Le due ragazze si sono poi imbarcate su un aereo per Istanbul, da lì si sono dirette ad Adana e dopo tre giorni di viaggio hanno attraversato il confine siriano. Hanno cambiato i loro profili Facebook e hanno assunto nuovi nomi. I genitori non hanno perso la speranza di ritrovarle e sono partiti per la Turchia. Esistono dei gruppi operativi che provvedono a trasferire sul fronte di guerra interi gruppi femminili. Accade in Tunisia, dove decine di ragazze sono pronte al jihad. Una cellula specializzata nel reclutamento di donne per il jihad è stata smantellata a fine 2014 tra Marocco e Spagna. Il gruppo era operativo tra le città di Fnideq e Sebta in Marocco e Melilla e Barcellona. Molte ragazze si sono sottratte all’arresto (marocchine, spagnole e cilene) e potrebbero essere finite al confine siro-iracheno.

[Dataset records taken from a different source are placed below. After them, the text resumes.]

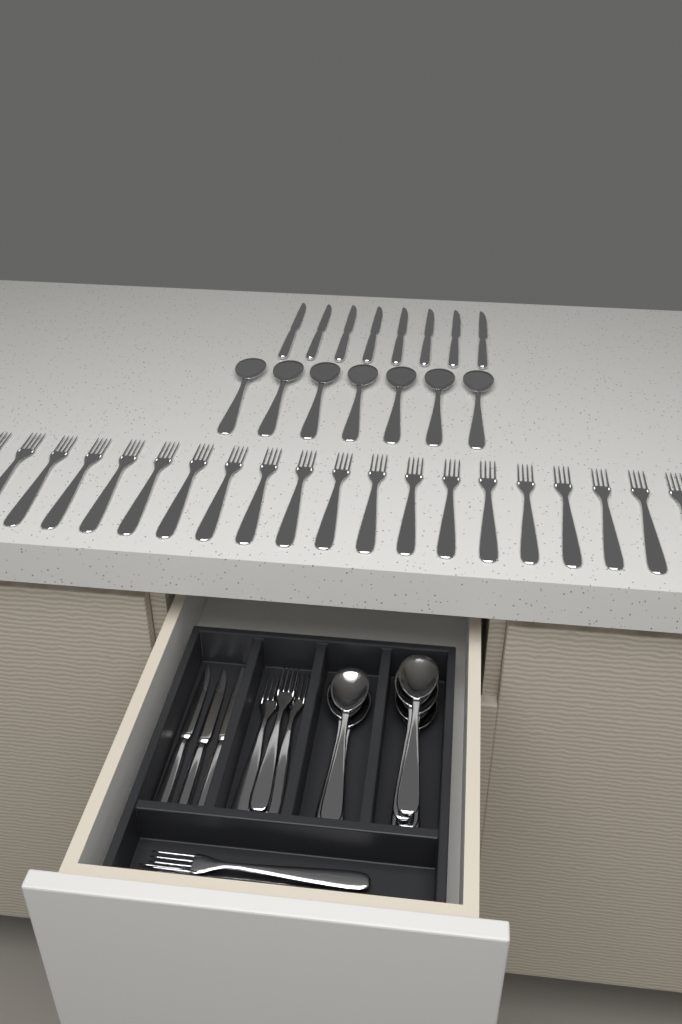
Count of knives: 11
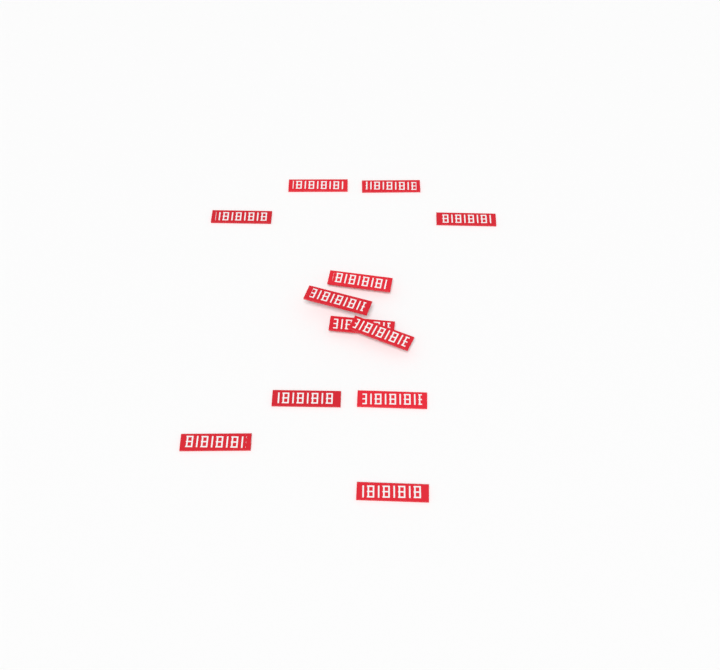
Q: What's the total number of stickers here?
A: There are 12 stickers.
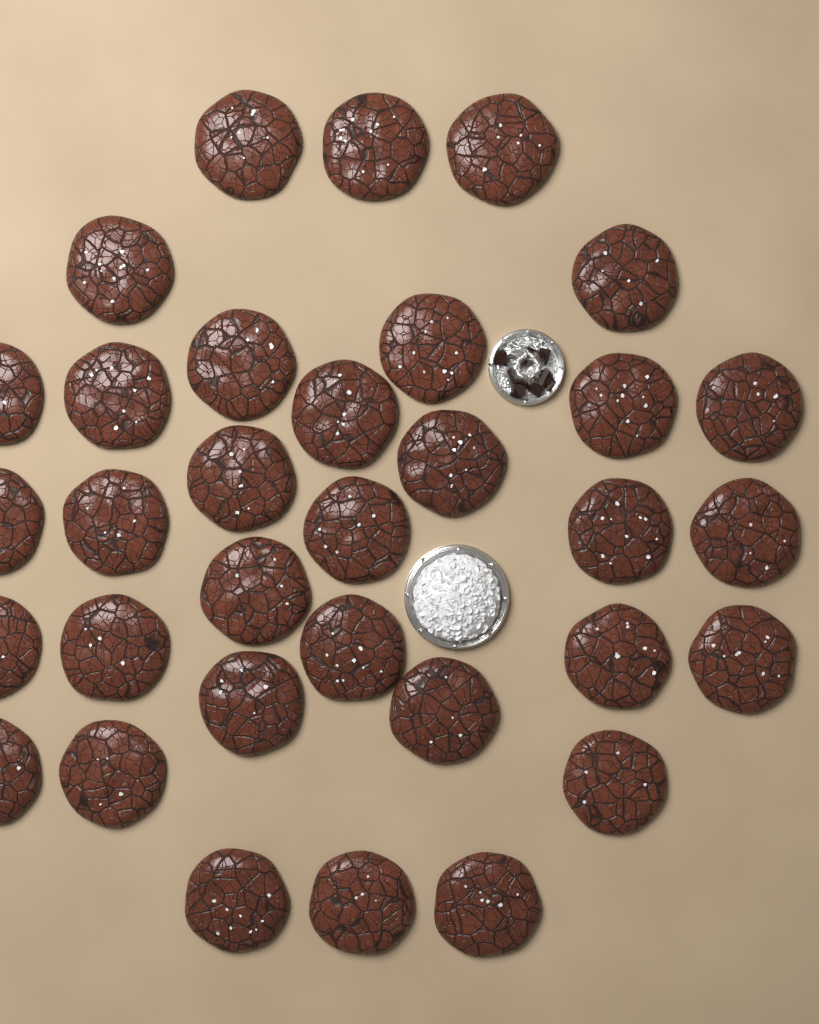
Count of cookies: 33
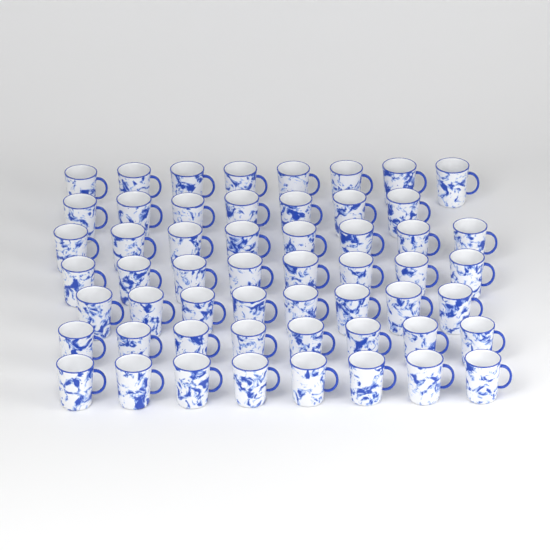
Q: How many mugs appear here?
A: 55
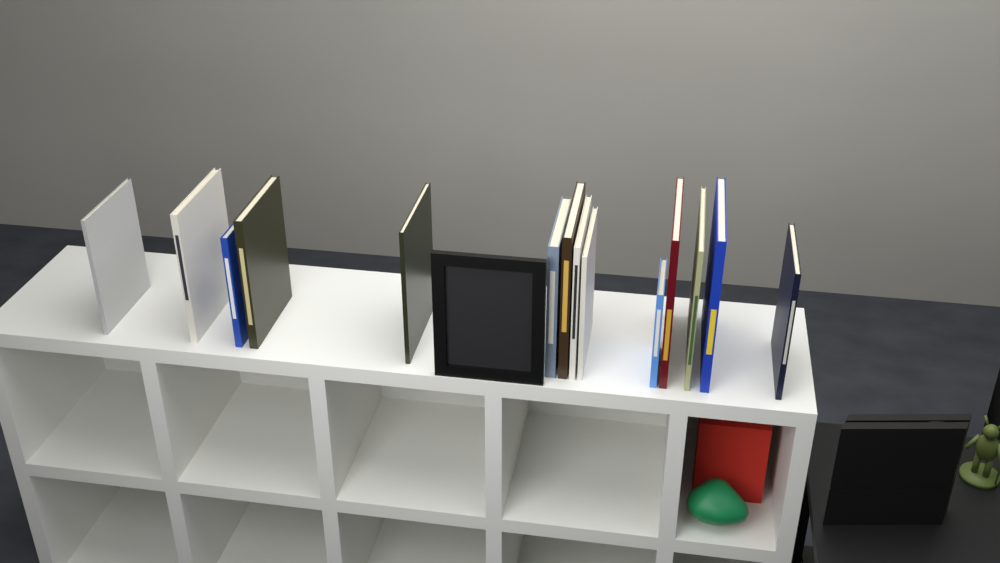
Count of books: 14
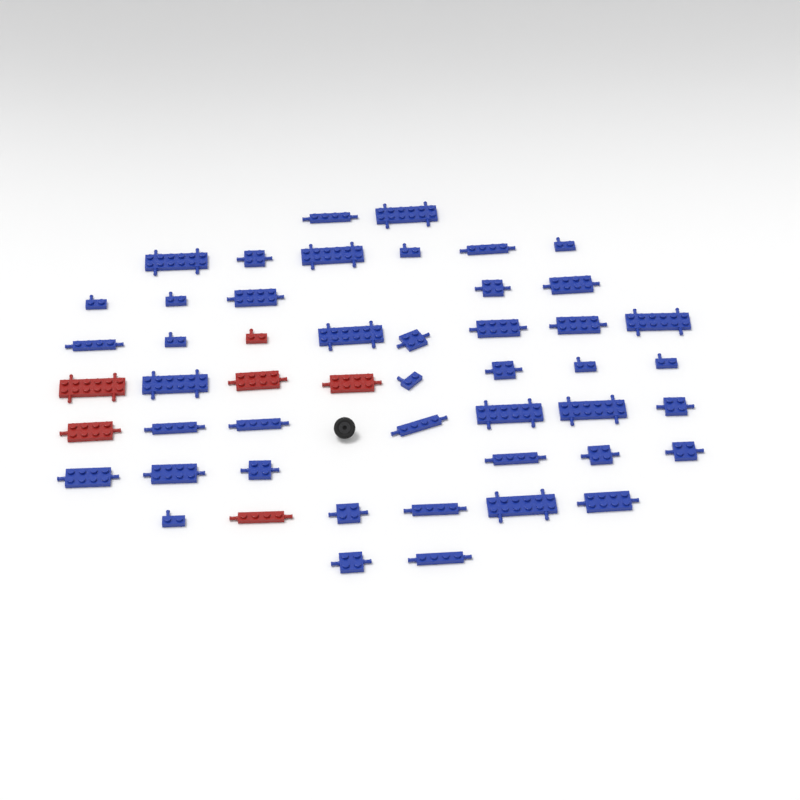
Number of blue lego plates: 44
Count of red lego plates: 6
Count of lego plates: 50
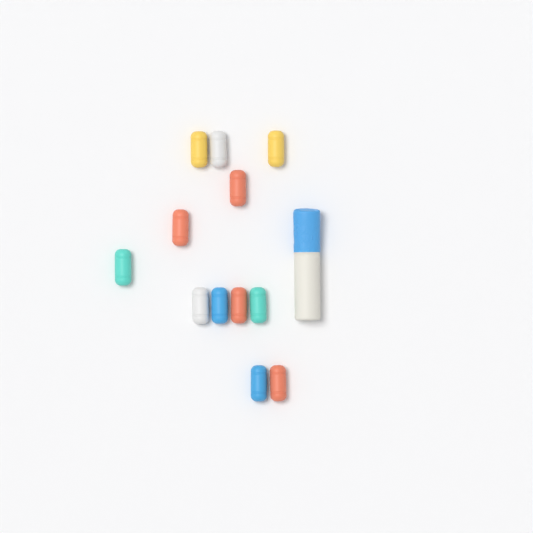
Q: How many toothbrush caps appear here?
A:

GUERRA A GONNA E CAPPOTTOLa vita delle donne ai tempi del Califfo è un incubo ad occhi aperti. Le prescrizioni limitano tutto, anche l’abbigliamento più casto, come un banalissimo cappotto all’occidentale può comportare pene severissime. Lo Stato Islamico non ama la moda e così, con una recentissima nota dello scorso 6 marzo, è scattato l’alert “abbigliamento” nelle università del Califfato. Ecco cosa si legge nel documento: “E' giunta alla nostra attenzione, suscitando il nostro sgomento e rabbia, che alcune studentesse indossano abbigliamento succinto (possibile riferimento a delle gonne) e il cosiddetto cappotto: questo vestito è il vestito degli ebrei, dei cristiani e il vestire dei miscredenti non ha nulla a che fare con l'Islam che è un percorso per la rimozione del vizio e per la modestia”.
Contro gonna e cappotto il califfo ha deciso di schierare le sue truppe: “Quindi noi, i soldati del Califfato orgogliosi della religione di Dio, in guardia contro l'uso di questi vestiti, dopo il rilascio di questa pubblicazione, diamo un termine di 3 giorni solo per avvertire che sarà applicata la sentenza della legge di Dio nei confronti di chi continua a vestirsi in quel modo”. Una minaccia non da poco: “ Le bocche dei nostri fucili sono assetate e noi le placheremo con il sangue di chi ha violato la legge di Dio e ha seguito i seguaci degli ebrei e cristiani”. Le ritorsioni sono previste non soltanto contro le donne ree di vestirsi alla maniera occidentale, ma anche contro i loro parenti: “Non dormiamo sopra l'ingiustizia, faremo arrostire i vostri corpi e noi raccoglieremo le vostre anime. Avvertiamo il padre della studentessa di cambiare i vestiti prima che lui la raccolga in un cestino”.